Broader Implications and Market Impact
The shift toward data primacy has significant implications for the global technology market. For infrastructure providers, it necessitates a move toward "Evergreen" models where hardware can be upgraded without disrupting the data layer. For enterprises, it requires a cultural shift where data governance is no longer seen as a back-office compliance function but as a core driver of business value.
Industry analysts suggest that companies failing to adopt a data-centric architecture may find themselves hit by rising "AI technical debt." If an organization builds AI tools on top of fragmented, siloed data, the cost of correcting those errors later will be exponential. Furthermore, the rise of "sovereign AI"—where nations and regions require data to be processed locally—will make the federated compute model used by Sanofi a necessity rather than an option.

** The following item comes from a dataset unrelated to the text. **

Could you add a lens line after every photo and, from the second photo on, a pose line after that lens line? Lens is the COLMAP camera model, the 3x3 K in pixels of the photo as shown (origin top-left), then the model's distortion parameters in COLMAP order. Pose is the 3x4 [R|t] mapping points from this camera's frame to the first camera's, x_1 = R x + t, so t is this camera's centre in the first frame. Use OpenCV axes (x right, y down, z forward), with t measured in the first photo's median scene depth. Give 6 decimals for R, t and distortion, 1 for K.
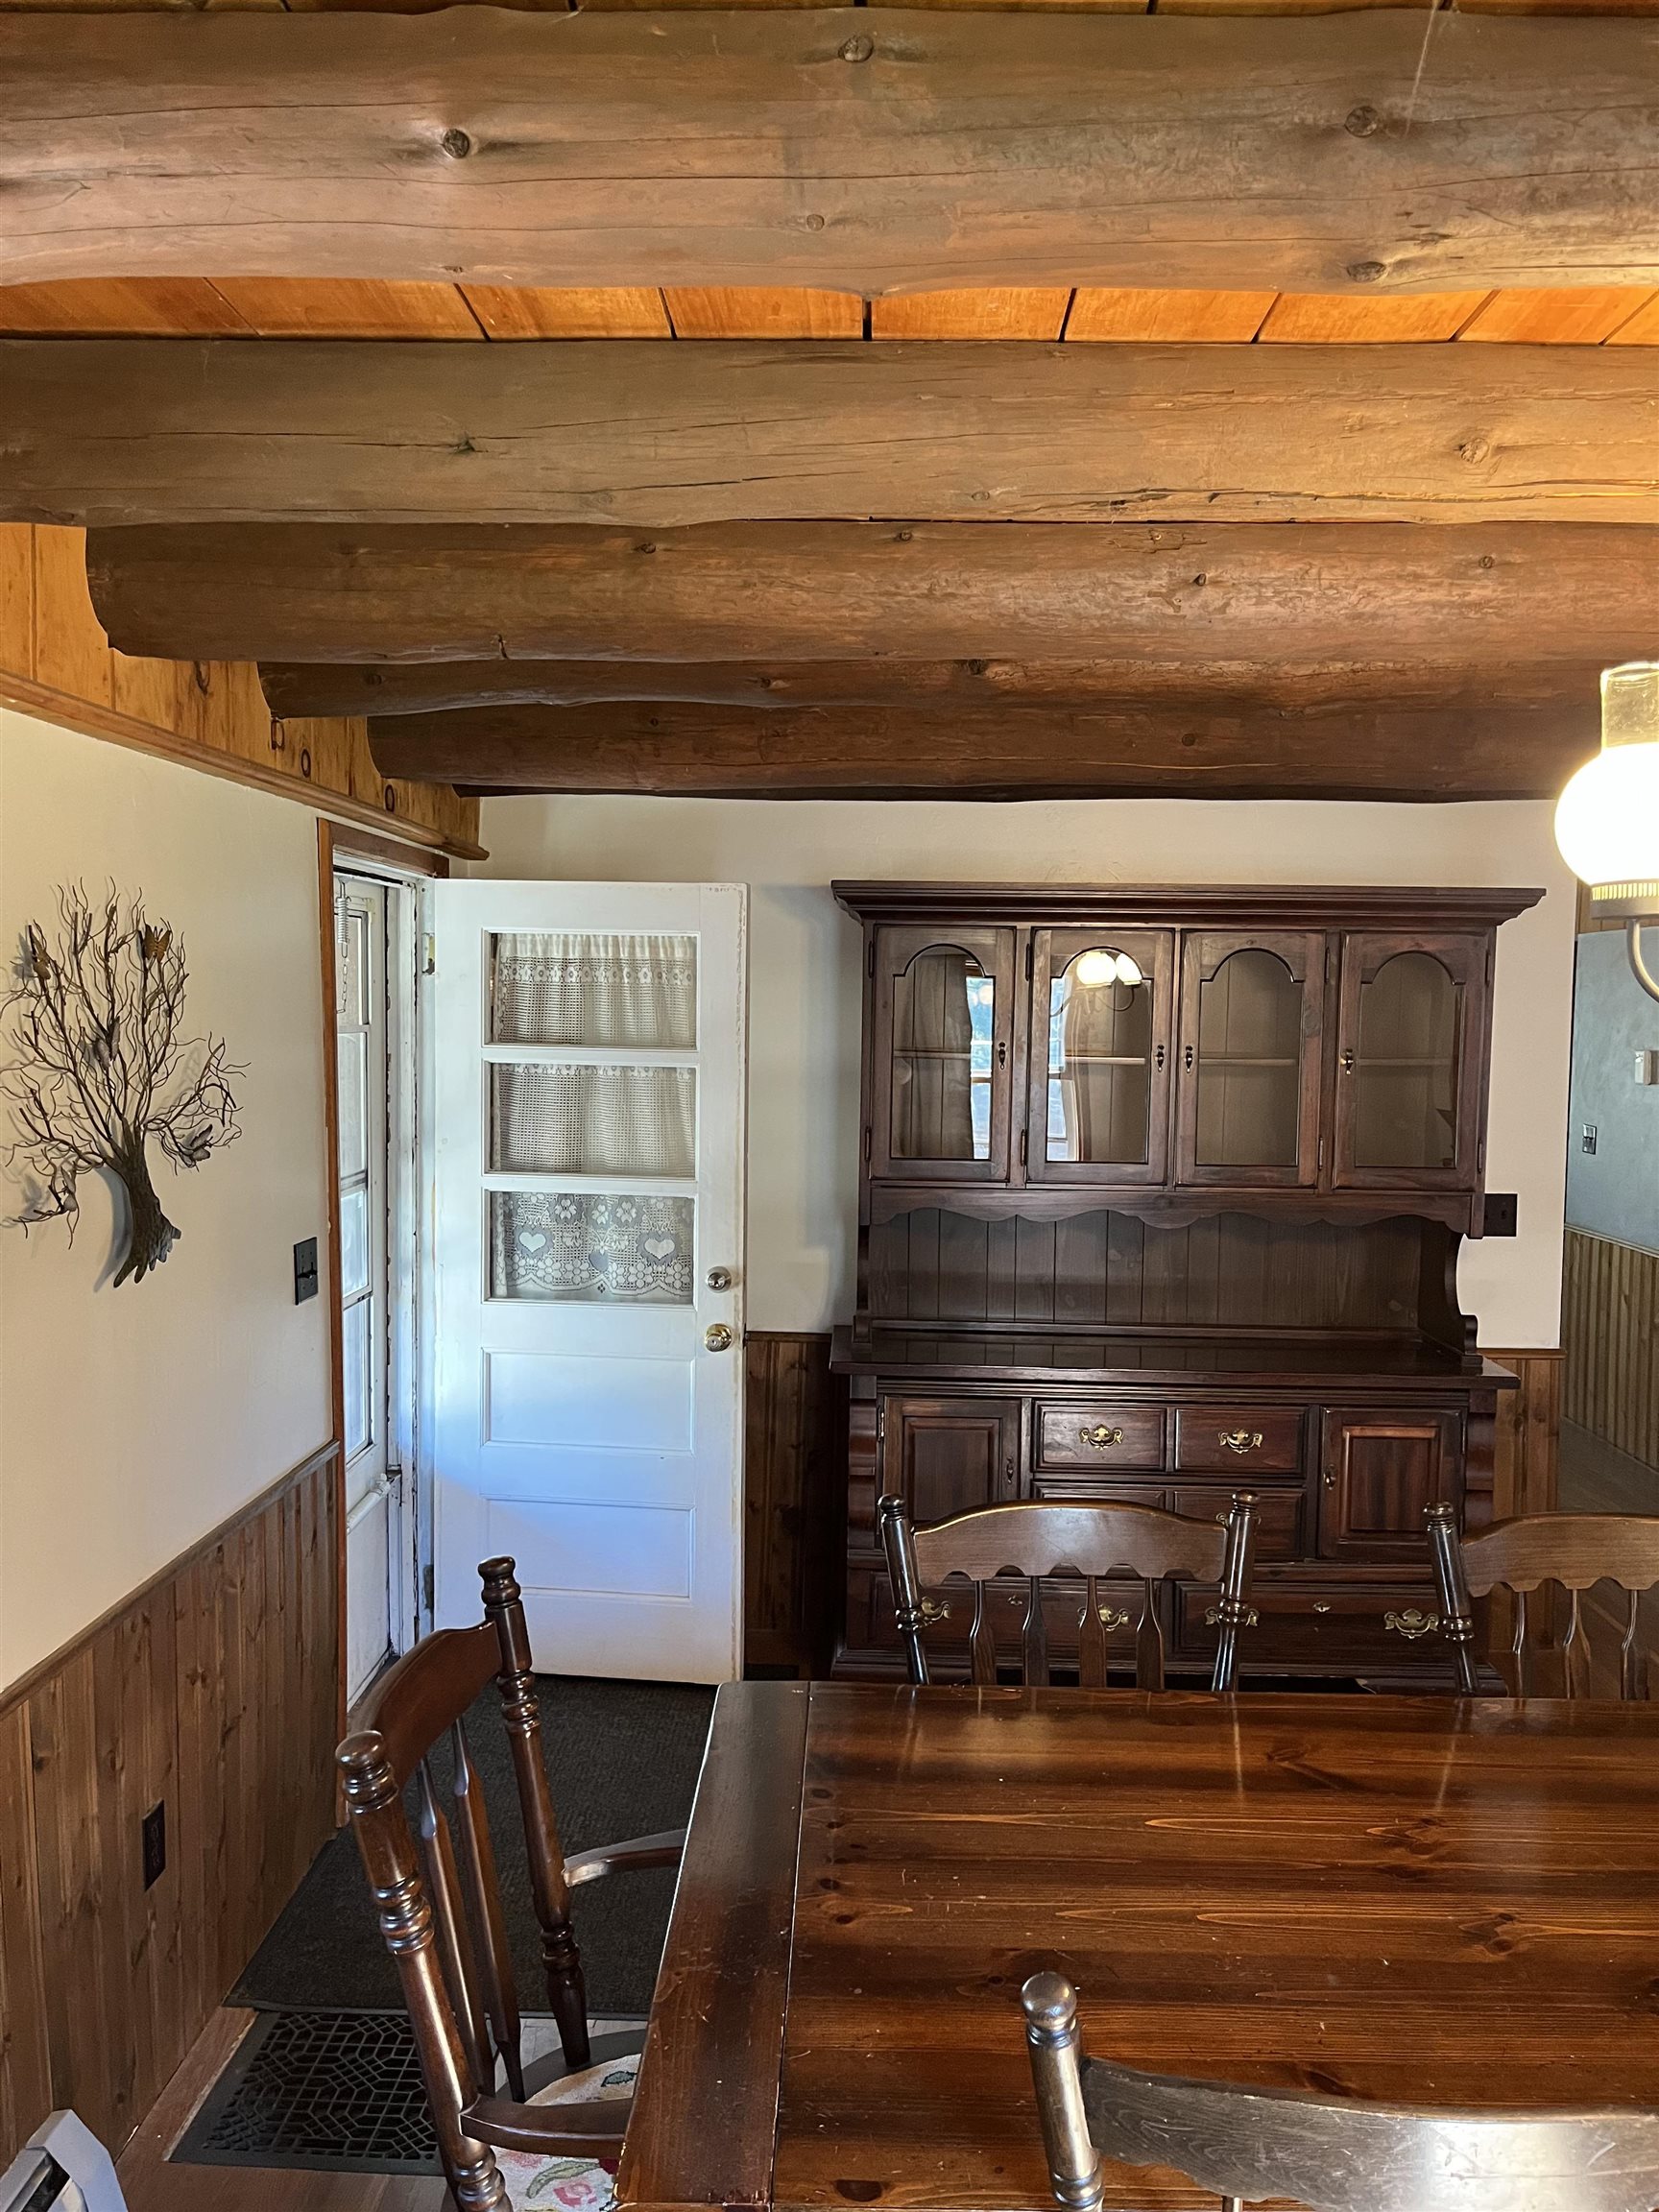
lens RADIAL K [[1697.4, 0, 826.8], [0, 1697.4, 1132.9], [0, 0, 1]] dist [0.149344, -0.484802]
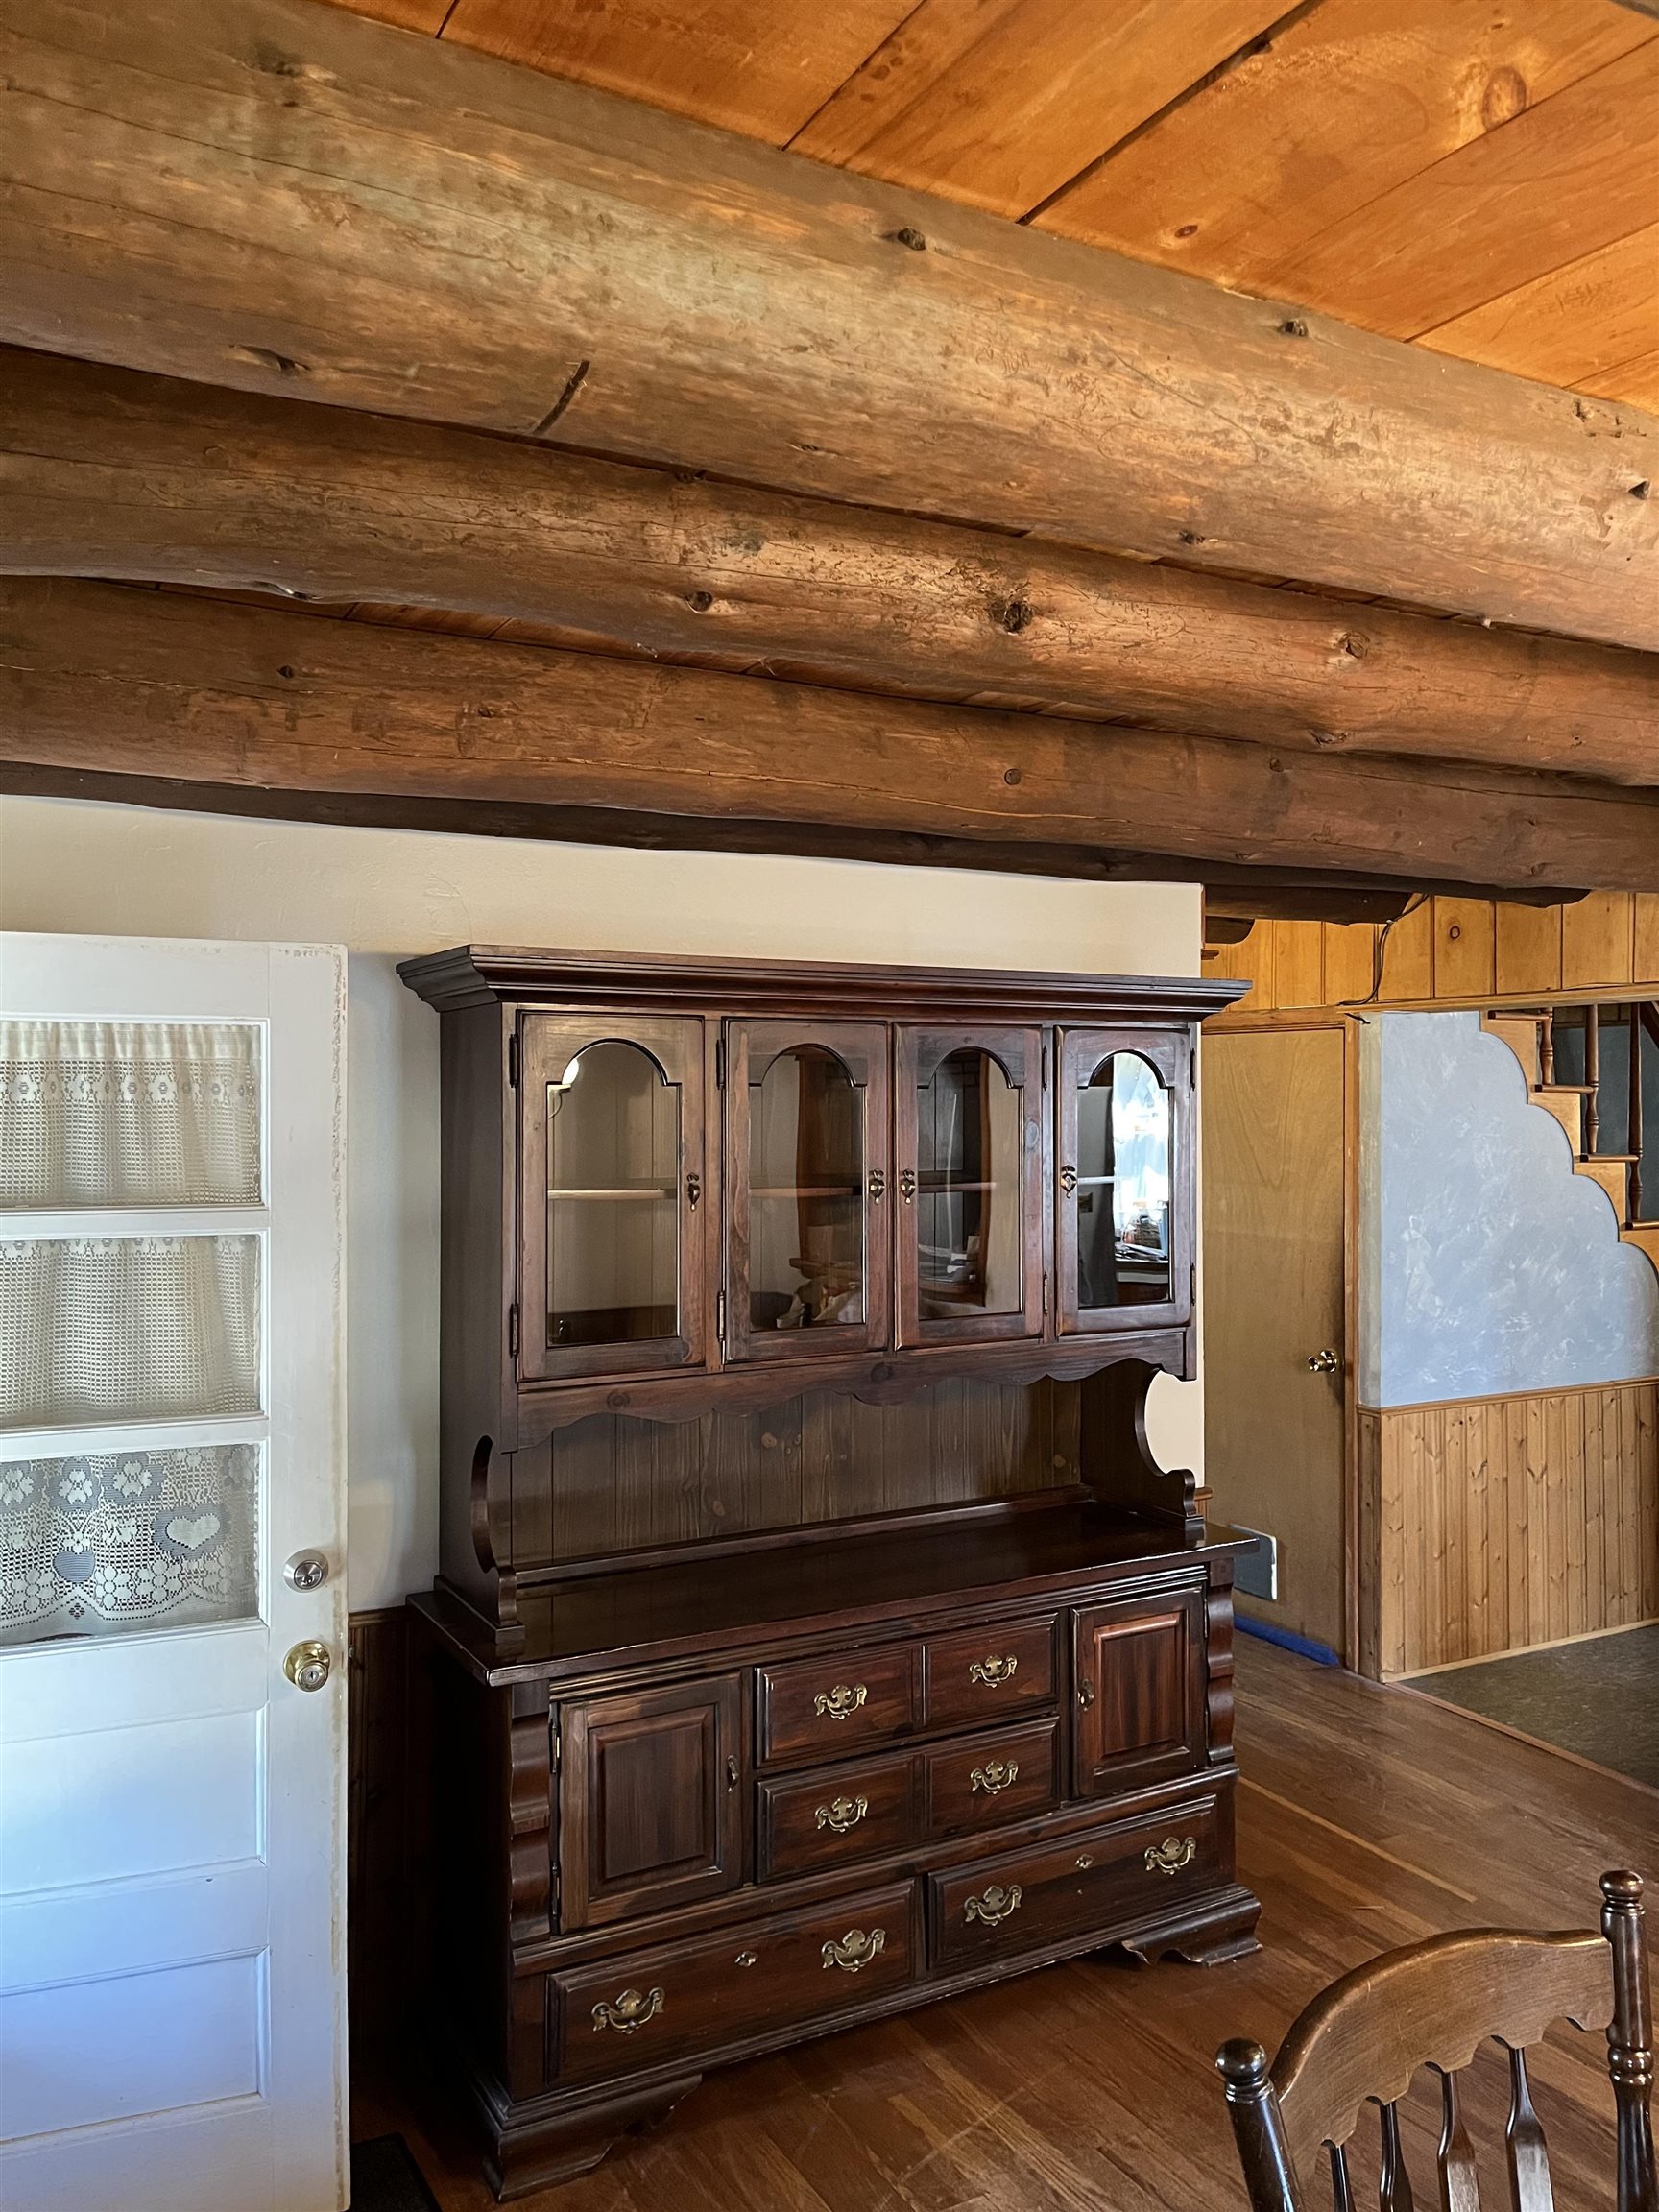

The experiences of UGI Corporation and Sanofi demonstrate that there is no one-size-fits-all approach to data primacy. For some, the immediate priority is the "unglamorous" work of consolidating silos to improve customer satisfaction. For others, the goal is to dismantle centralization in favor of a nimble, federated system that accelerates scientific discovery. Regardless of the path, the consensus from the Accelerate conference is clear: the era of application-centric IT is ending, and the era of the data-driven enterprise has begun. Success in this new landscape will be defined not by the models a company uses, but by the speed, context, and integrity of the data that powers them.